### Records provided
┏━━

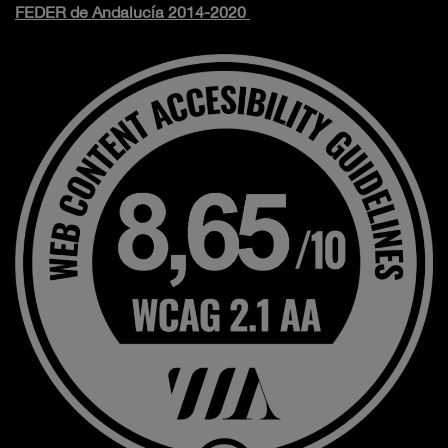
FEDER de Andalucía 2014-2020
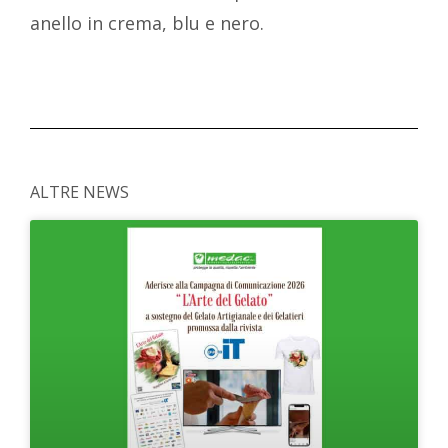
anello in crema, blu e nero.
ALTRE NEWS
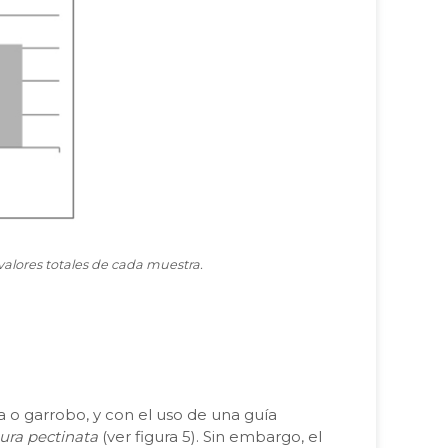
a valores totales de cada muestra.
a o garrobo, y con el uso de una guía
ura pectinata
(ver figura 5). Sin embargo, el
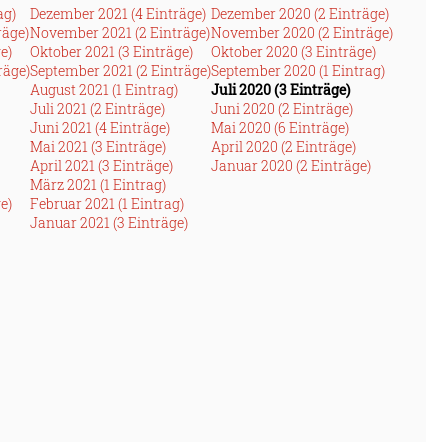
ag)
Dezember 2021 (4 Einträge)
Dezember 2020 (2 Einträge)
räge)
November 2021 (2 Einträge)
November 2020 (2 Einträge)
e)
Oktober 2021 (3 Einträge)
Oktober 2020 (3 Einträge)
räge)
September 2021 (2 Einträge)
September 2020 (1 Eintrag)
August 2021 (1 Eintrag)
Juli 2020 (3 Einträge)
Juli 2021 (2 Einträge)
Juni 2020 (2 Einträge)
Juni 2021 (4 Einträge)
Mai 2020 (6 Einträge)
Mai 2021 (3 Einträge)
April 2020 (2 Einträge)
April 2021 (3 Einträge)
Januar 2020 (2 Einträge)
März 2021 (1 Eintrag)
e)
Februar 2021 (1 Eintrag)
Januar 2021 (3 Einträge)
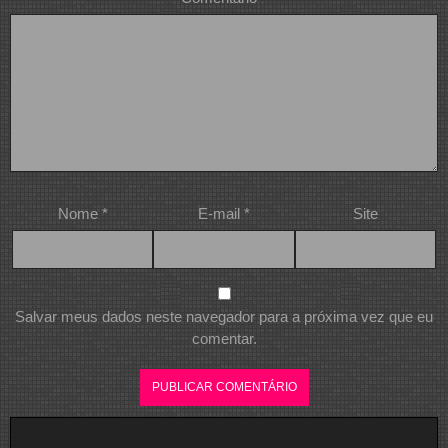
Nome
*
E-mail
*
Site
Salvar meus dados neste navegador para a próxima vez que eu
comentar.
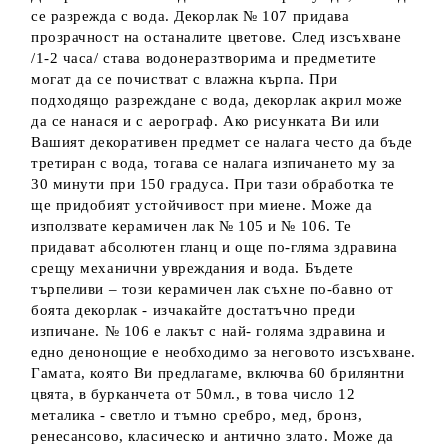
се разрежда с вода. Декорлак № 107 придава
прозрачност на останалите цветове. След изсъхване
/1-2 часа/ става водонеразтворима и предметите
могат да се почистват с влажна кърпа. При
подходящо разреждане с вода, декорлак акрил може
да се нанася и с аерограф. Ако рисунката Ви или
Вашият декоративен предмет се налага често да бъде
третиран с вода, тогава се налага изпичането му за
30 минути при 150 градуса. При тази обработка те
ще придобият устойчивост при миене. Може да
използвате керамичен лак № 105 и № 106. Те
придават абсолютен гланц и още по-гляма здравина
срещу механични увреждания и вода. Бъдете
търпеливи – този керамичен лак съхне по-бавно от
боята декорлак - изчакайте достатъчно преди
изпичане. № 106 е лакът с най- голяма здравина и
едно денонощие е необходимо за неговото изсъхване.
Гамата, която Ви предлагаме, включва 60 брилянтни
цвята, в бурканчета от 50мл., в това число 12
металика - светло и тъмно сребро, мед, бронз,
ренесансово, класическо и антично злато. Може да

┗━━
┏━━

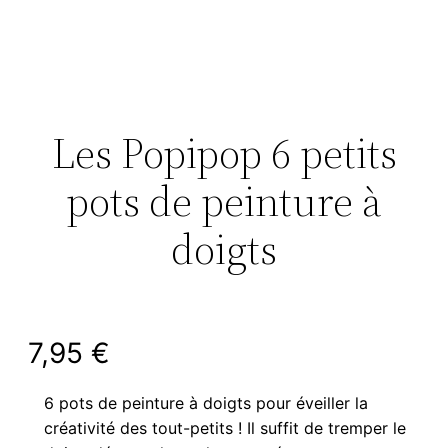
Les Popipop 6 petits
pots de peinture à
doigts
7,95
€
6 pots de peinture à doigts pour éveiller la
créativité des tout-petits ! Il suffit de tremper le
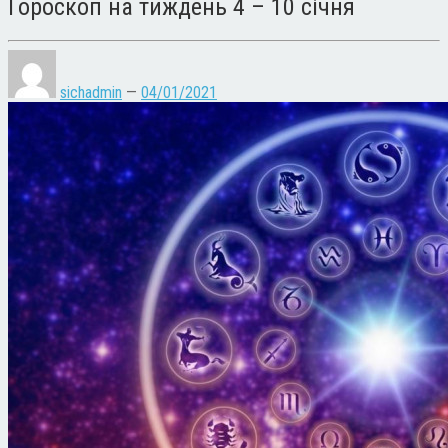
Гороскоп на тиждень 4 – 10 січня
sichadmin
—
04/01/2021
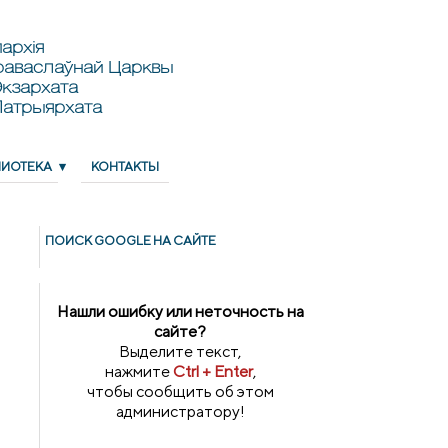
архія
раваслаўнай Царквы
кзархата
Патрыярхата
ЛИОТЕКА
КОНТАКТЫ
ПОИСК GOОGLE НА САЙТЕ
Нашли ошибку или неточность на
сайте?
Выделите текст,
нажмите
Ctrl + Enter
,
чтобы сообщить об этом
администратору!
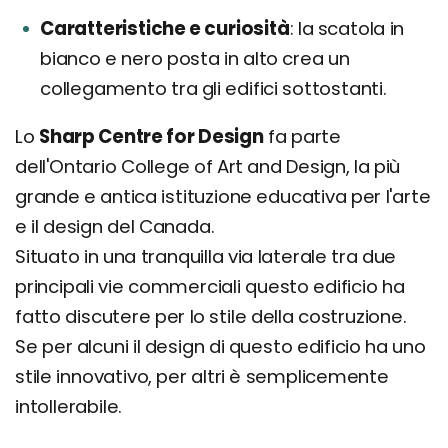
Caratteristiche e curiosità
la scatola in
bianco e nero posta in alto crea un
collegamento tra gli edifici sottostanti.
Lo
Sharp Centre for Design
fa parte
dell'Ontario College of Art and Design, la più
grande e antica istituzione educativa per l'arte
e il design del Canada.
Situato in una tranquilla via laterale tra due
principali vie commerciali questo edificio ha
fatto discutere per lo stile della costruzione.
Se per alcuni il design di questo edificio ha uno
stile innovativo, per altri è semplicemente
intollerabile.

┗━━
┏━━

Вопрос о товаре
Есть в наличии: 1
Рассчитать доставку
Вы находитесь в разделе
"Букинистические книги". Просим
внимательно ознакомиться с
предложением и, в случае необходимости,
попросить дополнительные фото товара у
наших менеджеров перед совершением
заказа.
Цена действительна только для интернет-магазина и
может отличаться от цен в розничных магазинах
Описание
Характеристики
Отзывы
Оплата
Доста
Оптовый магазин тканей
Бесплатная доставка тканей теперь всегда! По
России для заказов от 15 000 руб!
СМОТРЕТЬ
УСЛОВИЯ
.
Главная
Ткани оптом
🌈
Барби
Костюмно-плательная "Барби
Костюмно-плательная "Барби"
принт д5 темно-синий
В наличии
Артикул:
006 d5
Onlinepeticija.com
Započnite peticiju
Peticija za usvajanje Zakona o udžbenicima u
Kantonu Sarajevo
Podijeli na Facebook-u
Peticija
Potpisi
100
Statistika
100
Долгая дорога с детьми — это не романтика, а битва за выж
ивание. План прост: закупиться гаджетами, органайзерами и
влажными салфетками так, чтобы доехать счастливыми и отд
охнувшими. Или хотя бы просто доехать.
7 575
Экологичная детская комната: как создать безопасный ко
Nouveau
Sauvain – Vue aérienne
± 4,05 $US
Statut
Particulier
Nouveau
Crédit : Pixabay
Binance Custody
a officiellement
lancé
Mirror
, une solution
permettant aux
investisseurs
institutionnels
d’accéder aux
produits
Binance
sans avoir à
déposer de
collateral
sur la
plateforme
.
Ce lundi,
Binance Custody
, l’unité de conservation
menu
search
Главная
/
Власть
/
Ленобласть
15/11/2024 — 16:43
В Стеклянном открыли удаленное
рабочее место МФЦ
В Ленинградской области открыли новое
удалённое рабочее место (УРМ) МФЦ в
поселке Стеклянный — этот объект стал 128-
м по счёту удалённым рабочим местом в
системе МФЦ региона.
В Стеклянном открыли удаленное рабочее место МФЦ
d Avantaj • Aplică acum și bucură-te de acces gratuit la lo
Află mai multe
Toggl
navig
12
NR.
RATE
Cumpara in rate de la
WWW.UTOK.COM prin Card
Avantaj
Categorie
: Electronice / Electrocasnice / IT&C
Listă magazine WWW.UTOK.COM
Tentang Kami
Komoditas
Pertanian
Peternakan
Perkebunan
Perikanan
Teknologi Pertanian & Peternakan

┗━━

### What is required
Every line that contains the string "удаленное" should be copied from the records.

### Expected answer
В Стеклянном открыли удаленное
В Стеклянном открыли удаленное рабочее место МФЦ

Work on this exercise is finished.